* YOUR OBJECTIVE *
In the shadow stacks thread, by what mechanism is the code injected?

* DOCUMENT EXTRACT *
________________________________________

Re: [PATCH 00/35] Shadow stacks for userspace

From: Mike Rapoport
Date: Wed Feb 09 2022 - 06:56:39 EST


Hi Rick,

On Wed, Feb 09, 2022 at 02:18:42AM +0000, Edgecombe, Rick P wrote:
> On Tue, 2022-02-08 at 20:02 +0300, Cyrill Gorcunov wrote:
> > On Tue, Feb 08, 2022 at 08:21:20AM -0800, Andy Lutomirski wrote:
> > > > > But such a knob will immediately reduce the security value of
> > > > > the entire
> > > > > thing, and I don't have good ideas how to deal with it :(
> > > >
> > > > Probably a kind of latch in the task_struct which would trigger
> > > > off once
> > > > returt to a different address happened, thus we would be able to
> > > > jump inside
> > > > paratite code. Of course such trigger should be available under
> > > > proper
> > > > capability only.
> > >
> > > I'm not fully in touch with how parasite, etc works. Are we
> > > talking about save or restore?
> >
> > We use parasite code in question during checkpoint phase as far as I
> > remember.
> > push addr/lret trick is used to run "injected" code (code injection
> > itself is
> > done via ptrace) in compat mode at least. Dima, Andrei, I didn't look
> > into this code
> > for years already, do we still need to support compat mode at all?
> >
> > > If it's restore, what exactly does CRIU need to do? Is it just
> > > that CRIU needs to return
> > > out from its resume code into the to-be-resumed program without
> > > tripping CET? Would it
> > > be acceptable for CRIU to require that at least one shstk slot be
> > > free at save time?

________________________________________

* SUPPLIED DATA *
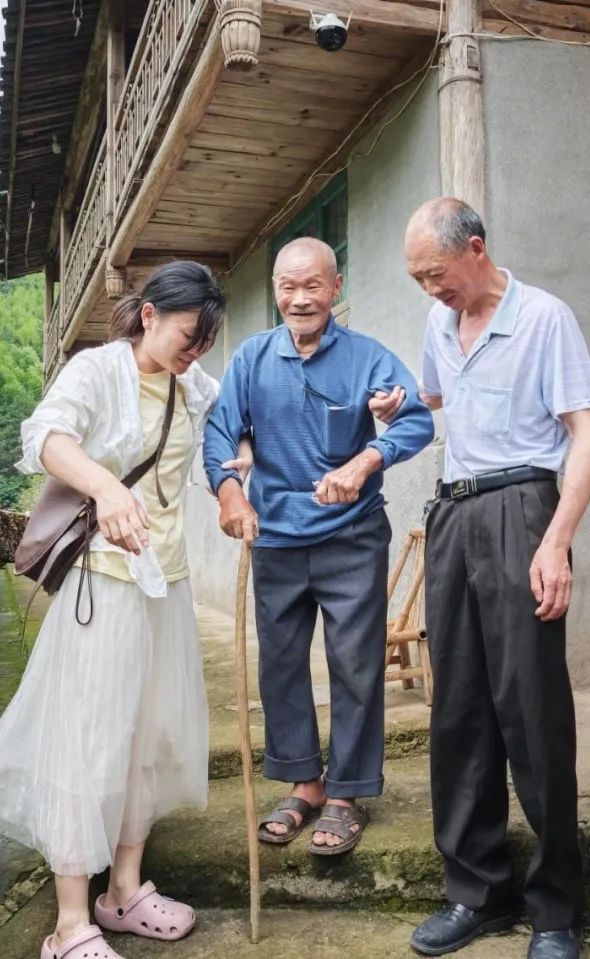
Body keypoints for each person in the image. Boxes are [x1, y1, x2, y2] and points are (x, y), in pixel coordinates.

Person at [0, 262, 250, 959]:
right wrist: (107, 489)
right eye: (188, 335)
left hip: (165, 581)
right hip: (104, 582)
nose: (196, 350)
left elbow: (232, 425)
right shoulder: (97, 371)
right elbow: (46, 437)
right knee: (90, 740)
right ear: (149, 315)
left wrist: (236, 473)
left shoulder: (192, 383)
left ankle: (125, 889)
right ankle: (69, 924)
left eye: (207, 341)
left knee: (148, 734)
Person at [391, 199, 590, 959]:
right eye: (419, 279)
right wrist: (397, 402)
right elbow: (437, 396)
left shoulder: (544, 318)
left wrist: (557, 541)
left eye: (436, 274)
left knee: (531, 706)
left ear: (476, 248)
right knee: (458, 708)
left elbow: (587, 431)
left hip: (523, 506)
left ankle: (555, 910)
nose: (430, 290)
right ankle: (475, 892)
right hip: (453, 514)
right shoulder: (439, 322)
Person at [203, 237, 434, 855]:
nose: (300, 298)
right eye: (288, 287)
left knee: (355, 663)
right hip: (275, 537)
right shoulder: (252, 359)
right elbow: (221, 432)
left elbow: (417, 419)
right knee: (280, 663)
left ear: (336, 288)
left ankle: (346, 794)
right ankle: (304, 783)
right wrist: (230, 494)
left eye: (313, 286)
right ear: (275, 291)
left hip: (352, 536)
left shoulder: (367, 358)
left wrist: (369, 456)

________________________________________

* FINISHED EXERCISE *
The code injection is done via ptrace.